This project aims to help agricultural agencies link agricultural activity with meteorological data, providing farmers with early warnings of weather variations. As a result, farmers will also be able to immediately receive technical recommendations to adjust their cultivation models and reduce disaster damage.
“We all know that the climate is changing and the weather patterns are changing,” said the Honourable Tom Lee, Ambassador of the Republic of China (Taiwan), adding that St. Kitts and Nevis and Taiwan are island countries that are susceptible to extreme weather.

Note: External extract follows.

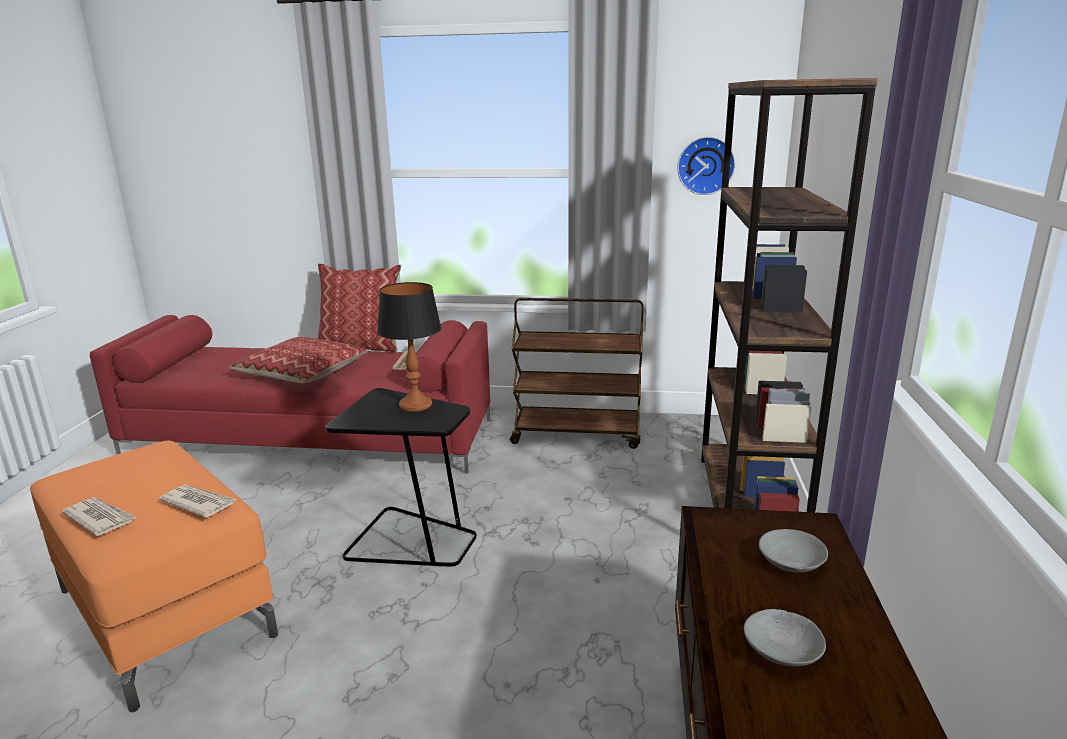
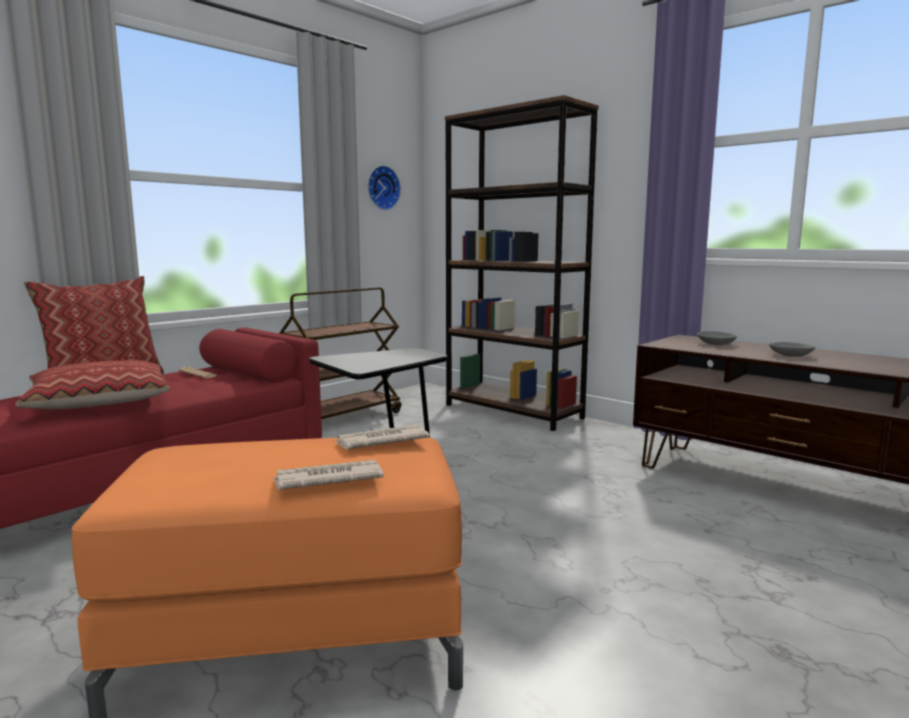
camera: 55 degrees left, 10 degrees down
(415, 405) = (378, 354): table lamp -> none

“So it is important for both countries to learn how to adapt to the extreme weather… Most countries with the ability to adapt will be the winners in the future. As Taiwan is a strong ally to St. Kitts and Nevis, we are very willing to share our experience in this area. We launched this project [SKN Enhancing Agricultural Adaptive Capacity to Climate Variability Project] last year with the [aim] to help St. Kitts and Nevis to enhance its agricultural adaptive capacities.”
According to the Ambassador, there will be three stations in St. Kitts and one in Nevis, which can transmit accurate agricultural meteorological data directly from the stations.

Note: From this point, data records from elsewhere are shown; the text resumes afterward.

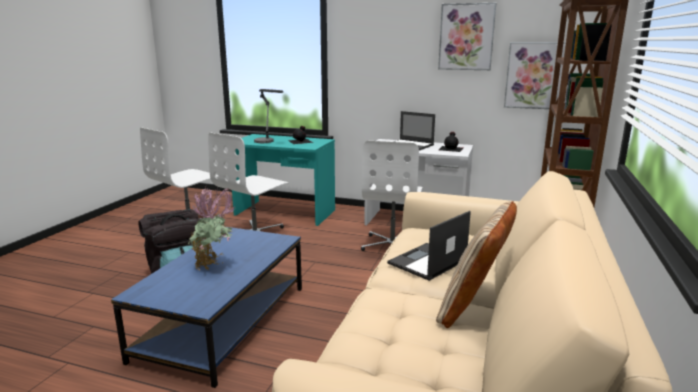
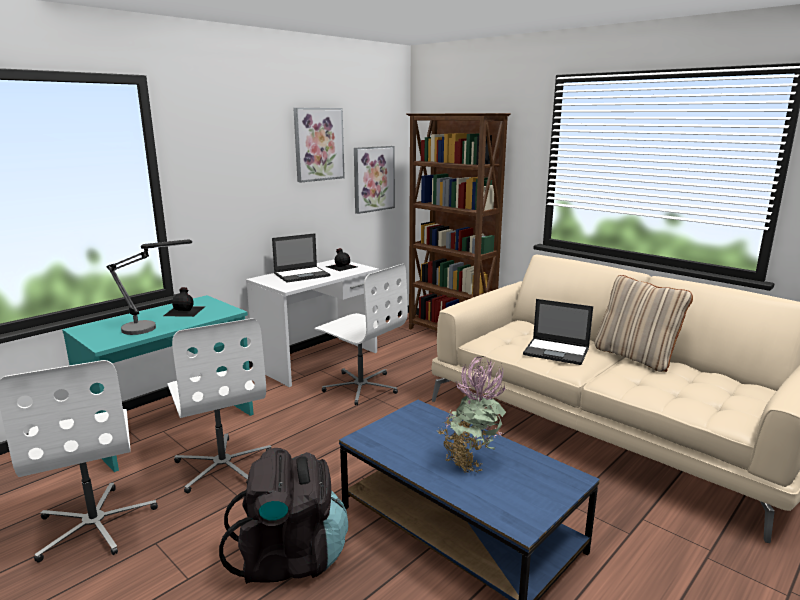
camera: 65 degrees left, 0 degrees up
(427, 262) = (557, 351): laptop -> laptop turned 45 degrees counterclockwise

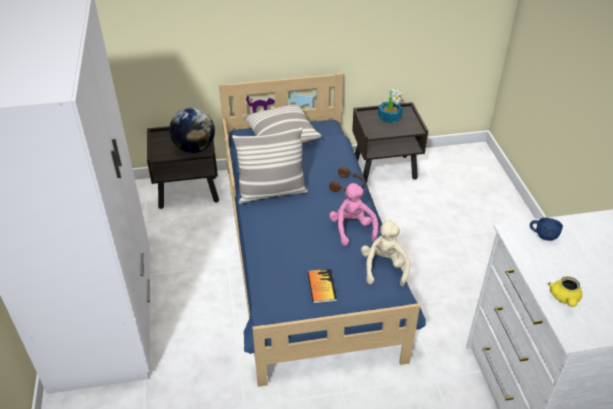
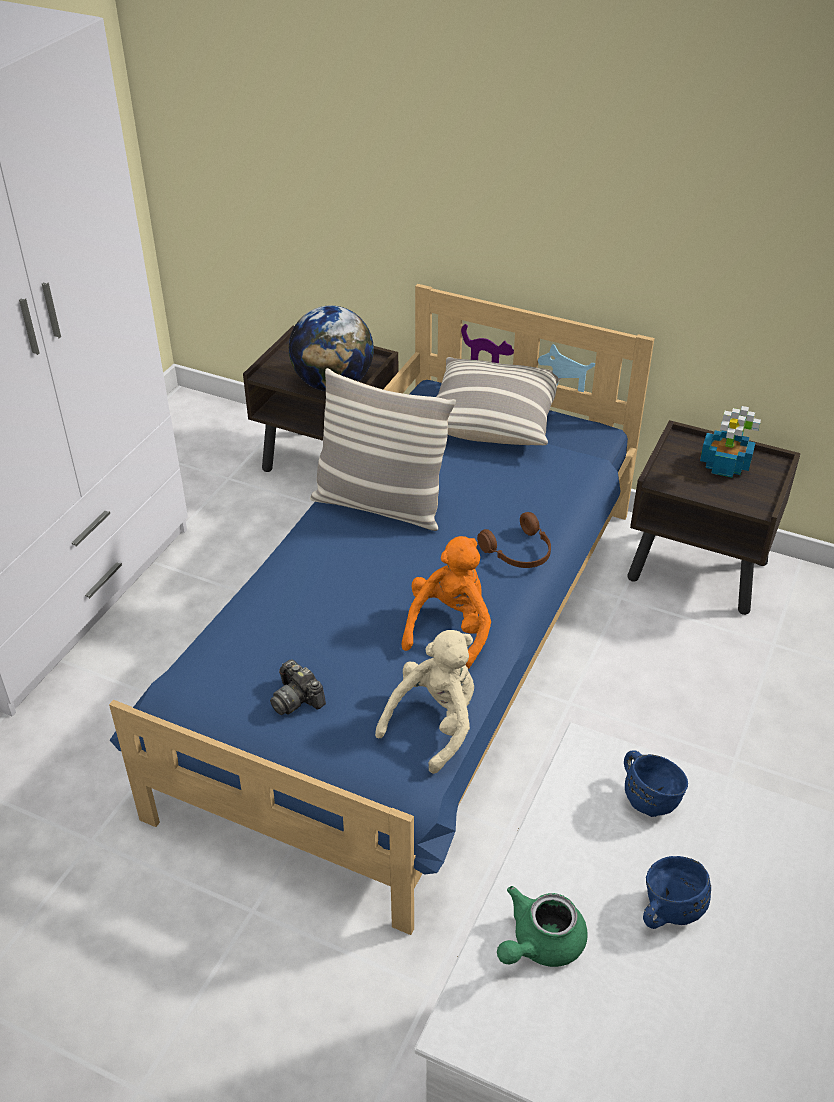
camera: 35 degrees right, 0 degrees up
(321, 287) = (297, 699): book -> camera
(352, 229) = (450, 629): pink plush toy -> orange plush toy
(564, 298) = (539, 943): yellow teapot -> green teapot
(586, 267) = (666, 910): none -> blue mug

Minister of Agriculture, the Honourable Eugene Hamilton stated that, because of the changing climate, it is important for St. Kitts and Nevis to formulate an adaptation programme. He added that the country urgently needs to pursue technical training, as well as research capacity building and professional consultation for such an adaptation programme.
“For information to flow smoothly from production to application, it is necessary to convert meteorological data into crop disaster prevention information and help farmers with disaster prevention through appropriate dissemination channels,” he said.
The type of data that will be gathered include temperature, humidity, rainfall, sunshine and soil moisture content in accordance with the meteorological needs of the agricultural industry.
“This is another step in building capacity so that farmers can produce with greater predictability, and our food security waste will be significantly reduced as a result,” said the minister.
Minister Hamilton stated that the project is expected to cover a period up to 2022 at a cost exceeding US $3million.
The minister expressed the gratitude of the Government and people of St. Kitts and Nevis for the generosity of the government and people of Taiwan.
“There is no doubt, Mr. Ambassador, that your country, which has been our first diplomatic ally, is our most authentic and valuable ally and I can assure you that you can always count on our support in any local and international endeavour.”